━━━━━ Working data ━━━━━
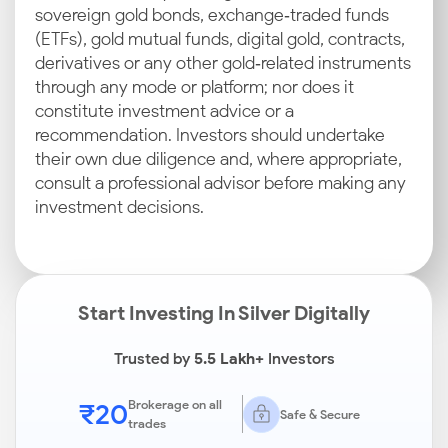
sovereign gold bonds, exchange‑traded funds
(ETFs), gold mutual funds, digital gold, contracts,
derivatives or any other gold‑related instruments
through any mode or platform; nor does it
constitute investment advice or a
recommendation. Investors should undertake
their own due diligence and, where appropriate,
consult a professional advisor before making any
investment decisions.
Start Investing In Silver Digitally
Trusted by
5.5 Lakh+
Investors
₹20
Brokerage on all
Safe & Secure
trades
━━━━━
Exclude every picture and copy the remaining data exactly.

Written response →
sovereign gold bonds, exchange‑traded funds
(ETFs), gold mutual funds, digital gold, contracts,
derivatives or any other gold‑related instruments
through any mode or platform; nor does it
constitute investment advice or a
recommendation. Investors should undertake
their own due diligence and, where appropriate,
consult a professional advisor before making any
investment decisions.
Start Investing In Silver Digitally
Trusted by
5.5 Lakh+
Investors
₹20
Brokerage on all
Safe & Secure
trades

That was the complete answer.